Der Treuhänder und der Eid

Einer hatte von seinem Freunde Geld zur Verwahrung übernommen und trachtete danach, ihn zu betrügen. Als der Freund nun jenen zur Eidesleistung vor Gericht lud, scheute der sich davor und zog über Land. Am Tor angelangt, erblickte er einen lahmen Mann, der ebenfalls hinausging; den fragte er, wer er sei und wohin sein Weg führe. Als der Angesprochene erwiderte, er sei Horkos, der Gott des Eides, und sei hinter den Meineidigen her, fragte er weiter, wie oft er denn in die Städte zu kommen pflege. »Alle vierzig, manchmal auch nur alle dreißig Jahre«, war die Antwort.
Da zögerte der Mann nicht länger, sondern legte am nächsten Tag den Eid ab, daß er das Geld nicht in Empfang genommen habe. Dadurch dem Horkos verfallen und von diesem zur Richtstätte geführt, beschuldigte er den Gott, dieser habe behauptet, nur alle dreißig Jahre zu kommen, und jetzt lasse er ihn nicht einmal einen Tag straflos. Doch Horkos fiel dem Sprecher ins Wort: »Du solltest wissen, wenn mir einer gar zu beschwerlich wird, dann komme ich für gewöhnlich noch am selben Tag.«

Die Fabel zeigt, daß kein Termin gesetzt ist, wann Gott die Frevler für ihre Übeltaten bestrafen wird.

Der Trompeter

Ein Trompeter, der das Heer zu versammeln pflegte, war von den Feinden gefangen genommen worden.
Da erhob er ein lautes Geschrei: »Ihr Männer, tötet mich nicht ohne Sinn und Zweck! Keinen von euch nämlich
habe ich umgebracht, und außer diesem Metall habe ich keinen andern Besitz.« Die jedoch erwiderten ihm:
»Gerade darum wirst du sterben, weil du, ohne selbst kämpfen zu können, die andern zur Schlacht aufrufst!«

Die Fabel zeigt, daß diejenigen die größere Sünde begehen, welche die bösen und schlimmen Herrscher zu
Übeltaten anspornen.


Der unersättliche Jüngling und die Schwalbe

Ein verschwenderischer Jüngling hatte sein väterliches Erbe verpraßt. Es war ihm nur noch ein Mantel geblieben. Als er eine Schwalbe sah, die allerdings viel zu früh erschienen war, glaubte er, es sei schon Sommer. Als ob er den Mantel nicht mehr brauchte, nahm er ihn mit und verkaufte ihn. Als es aber später wieder Winter wurde und heftiger Frost aufkam, und als er sah, daß die Schwalbe tot am Boden lag, lief er um sie herum und sagte zu ihr: »Ach, du Arme, du hast sowohl mich als auch dich umgebracht.«

Die Geschichte zeigt, daß alles, was zur Unzeit getan wird, riskant ist.
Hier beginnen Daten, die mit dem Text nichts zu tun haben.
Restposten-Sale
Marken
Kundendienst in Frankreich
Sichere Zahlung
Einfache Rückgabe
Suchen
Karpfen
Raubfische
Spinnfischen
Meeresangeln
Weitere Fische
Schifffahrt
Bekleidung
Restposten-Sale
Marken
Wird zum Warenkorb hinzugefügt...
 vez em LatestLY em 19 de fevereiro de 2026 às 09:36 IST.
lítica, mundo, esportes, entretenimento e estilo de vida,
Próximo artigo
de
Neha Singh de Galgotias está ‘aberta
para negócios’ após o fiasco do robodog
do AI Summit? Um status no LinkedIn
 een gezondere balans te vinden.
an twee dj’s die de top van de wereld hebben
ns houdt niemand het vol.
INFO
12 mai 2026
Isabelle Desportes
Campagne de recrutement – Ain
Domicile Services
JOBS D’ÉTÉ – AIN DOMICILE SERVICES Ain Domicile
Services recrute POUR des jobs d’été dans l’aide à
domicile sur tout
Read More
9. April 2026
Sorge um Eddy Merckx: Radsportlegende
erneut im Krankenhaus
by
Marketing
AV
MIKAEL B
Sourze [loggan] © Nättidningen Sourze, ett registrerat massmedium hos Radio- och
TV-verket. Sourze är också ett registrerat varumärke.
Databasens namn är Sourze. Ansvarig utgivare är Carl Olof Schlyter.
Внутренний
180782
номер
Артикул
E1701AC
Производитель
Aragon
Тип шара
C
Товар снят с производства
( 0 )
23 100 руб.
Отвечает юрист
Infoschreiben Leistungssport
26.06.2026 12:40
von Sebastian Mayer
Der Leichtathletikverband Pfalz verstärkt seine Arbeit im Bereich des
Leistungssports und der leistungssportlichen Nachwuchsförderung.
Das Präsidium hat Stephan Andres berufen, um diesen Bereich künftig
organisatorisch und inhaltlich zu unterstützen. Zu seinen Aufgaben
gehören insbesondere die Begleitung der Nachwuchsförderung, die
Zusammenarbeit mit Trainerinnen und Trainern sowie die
Der Vater und seine Töchter

Ein Vater hatte zwei Töchter. Die eine gab er einem Bauern, die andere einem Töpfer zur Frau. Nach einiger Zeit kam er zu der Frau des Bauern und fragte sie, wie es ihr gehe und wie die Dinge bei ihnen stünden. Sie antwortete, es fehle ihnen an nichts. Sie bitte die Götter nur darum, daß es Winter werde und zu regnen anfange, damit das Gemüse bewässert werde. Nicht viel später kam er auch zur Frau des Töpfers und fragte sie ebenso, wie es ihr gehe. Auch sie sagte, es fehle ihr eigentlich nichts, sie bete nur darum, daß das Wetter gut bleibe und die Sonne scheine, damit der Ton trocken werde. Da sagte der Bauer zu seiner Tochter: »Wenn du um schönes Wetter bittest, deine Schwester aber um Winterregen, mit welcher von euch soll ich dann mitbeten?«

So geht es auch denjenigen, die zur selben Zeit Dinge tun, die unvereinbar sind: Sie nehmen natürlich in jedem Fall Schaden.

Der verliebte Löwe

Ein Löwe hatte sich in die Tochter eines Bauern verliebt. Er freite um sie. Der Bauer wollte seine Tochter dem wilden Tier nicht geben, aber aus Angst konnte er ihm seinen Wunsch nicht verweigern. Deshalb faßte er folgenden Plan: Als der Löwe ihn ständig bedrängte, sagte er, er meine zwar, daß er ein seiner Tochter würdiger Bräutigam sei. Aber er könne sie ihm nur dann geben, wenn er seine Zähne ziehe und seine Krallen abschneide. Denn das junge Mädchen fürchte diese. Als der verliebte Löwe ohne weiteres beiden Wünschen entgegenkam, hatte der Bauer keine Angst mehr vor ihm, und als der Löwe zu ihm kam, verprügelte und verjagte er ihn.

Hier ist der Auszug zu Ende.